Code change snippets
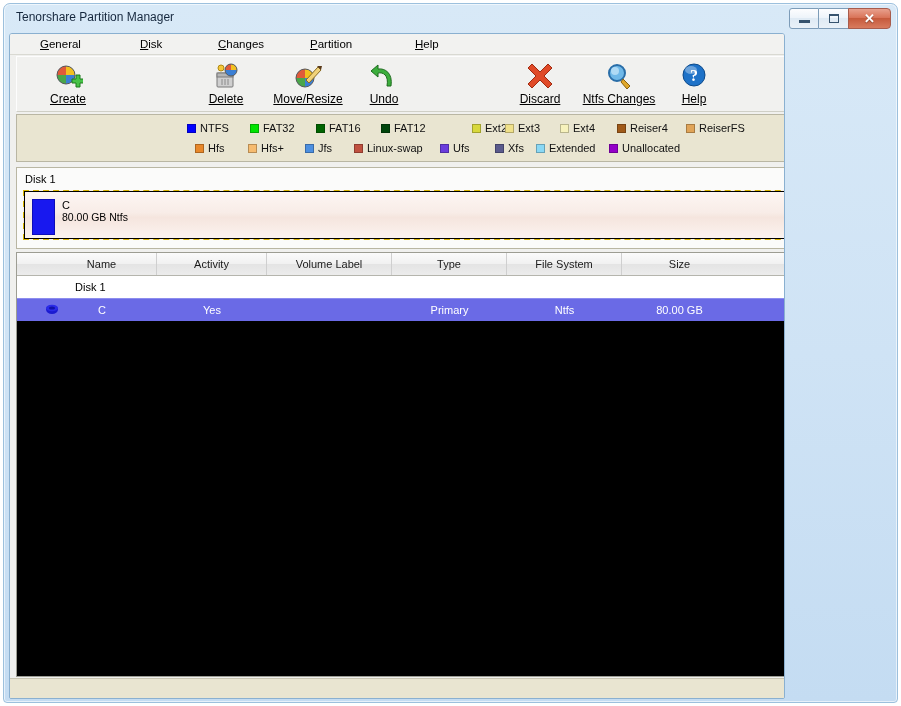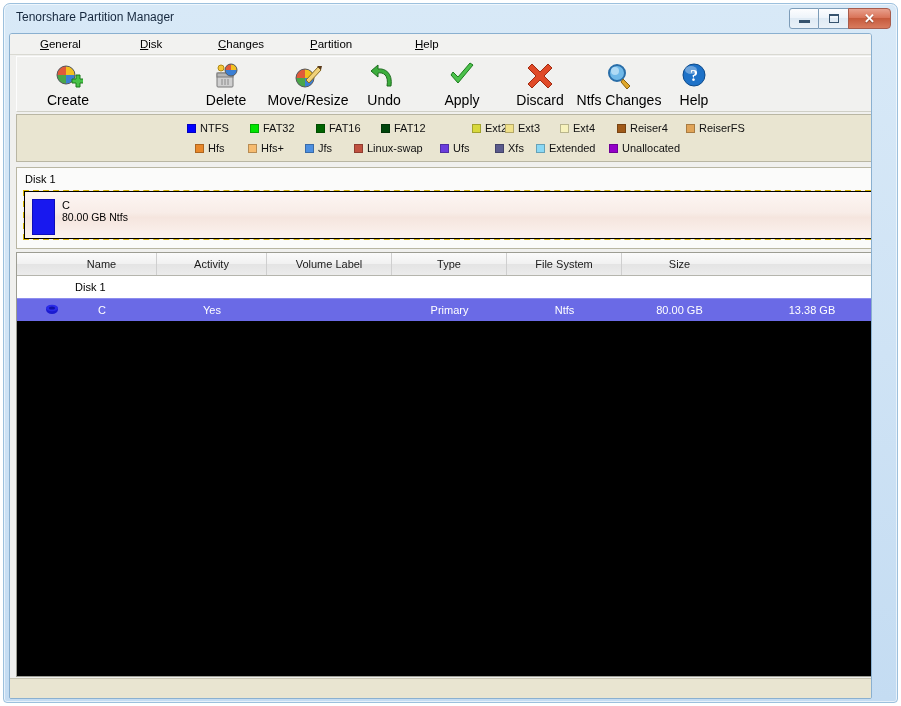--- a/index.html
+++ b/index.html
@@ -56,21 +56,21 @@
   .wc.min{border-radius:3px 0 0 3px;}
   .glyph-min{width:11px;height:3px;background:#36536e;margin-top:7px;}
   .glyph-max{width:10px;height:9px;border:1px solid #36536e;border-top-width:2px;box-sizing:border-box;}
   .glyph-close{
     color:#fff;font-size:13px;font-weight:bold;line-height:1;
     text-shadow:0 1px 1px rgba(0,0,0,.35);
   }
 
   
   .client{
-    position:absolute;left:5px;top:29px;width:863px;height:666px;
+    position:absolute;left:5px;top:29px;width:776px;height:666px;
     background:#f0f0ee;
     border:1px solid #8ab0d0;
     border-radius:3px 3px 2px 2px;
     box-sizing:border-box;
     overflow:hidden;
   }
 
   
   .menubar{
     position:absolute;left:0;top:0;width:100%;height:21px;
@@ -94,21 +94,21 @@
     border-left-color:#fdfdfd;
     box-sizing:border-box;
   }
   .tb-btn{
     position:absolute;top:4px;
     width:74px;height:48px;
     display:flex;flex-direction:column;align-items:center;
     cursor:default;
   }
   .tb-icon{width:30px;height:30px;display:block;}
-  .tb-label{font-size:14px;margin-top:1px;color:#000;white-space:nowrap;}
+  .tb-label{font-size:12px;margin-top:1px;color:#000;white-space:nowrap;text-decoration:underline;}
 
   
   .legend{
     position:absolute;left:6px;top:80px;width:873px;height:48px;
     background:#e9e5d1;
     border:1px solid #b9b6a3;
     box-sizing:border-box;
   }
   .leg-item{
     position:absolute;
@@ -272,26 +272,20 @@
         <span class="tb-label">Move/Resize</span>
       </div>
 
       <div class="tb-btn" style="left:330px">
         <svg class="tb-icon" viewBox="0 0 30 30">
           <path d="M22 25 C24 12 16 7 9 8 L9 4 L2 10 L9 16 L9 12 C14 11 20 14 18 25 Z" fill="#3cae3c" stroke="#1d6b1d" stroke-width="1" stroke-linejoin="round"></path>
         </svg>
         <span class="tb-label">Undo</span>
       </div>
 
-      <div class="tb-btn" style="left:408px">
-        <svg class="tb-icon" viewBox="0 0 30 30">
-          <path d="M4 14 L11 22 L26 4 L23 2 L11 16 L6 11 Z" fill="#4cc24c" stroke="#1d7a1d" stroke-width="1" stroke-linejoin="round"></path>
-        </svg>
-        <span class="tb-label">Apply</span>
-      </div>
 
       <div class="tb-btn" style="left:486px">
         <svg class="tb-icon" viewBox="0 0 30 30">
           <path d="M7 3 L15 11 L23 3 L27 7 L19 15 L27 23 L23 27 L15 19 L7 27 L3 23 L11 15 L3 7 Z" fill="#e04a28" stroke="#a02a10" stroke-width="1" stroke-linejoin="round"></path>
         </svg>
         <span class="tb-label">Discard</span>
       </div>
 
       <div class="tb-btn" style="left:557px;width:90px">
         <svg class="tb-icon" viewBox="0 0 30 30">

=== TASK TO CARRY OUT ===
The line with "3 L15 11 L23", the last line of the data above, and every line between them should be duplicated exactly, with nothing else.

=== ANSWER AREA ===
           <path d="M7 3 L15 11 L23 3 L27 7 L19 15 L27 23 L23 27 L15 19 L7 27 L3 23 L11 15 L3 7 Z" fill="#e04a28" stroke="#a02a10" stroke-width="1" stroke-linejoin="round"></path>
         </svg>
         <span class="tb-label">Discard</span>
       </div>
 
       <div class="tb-btn" style="left:557px;width:90px">
         <svg class="tb-icon" viewBox="0 0 30 30">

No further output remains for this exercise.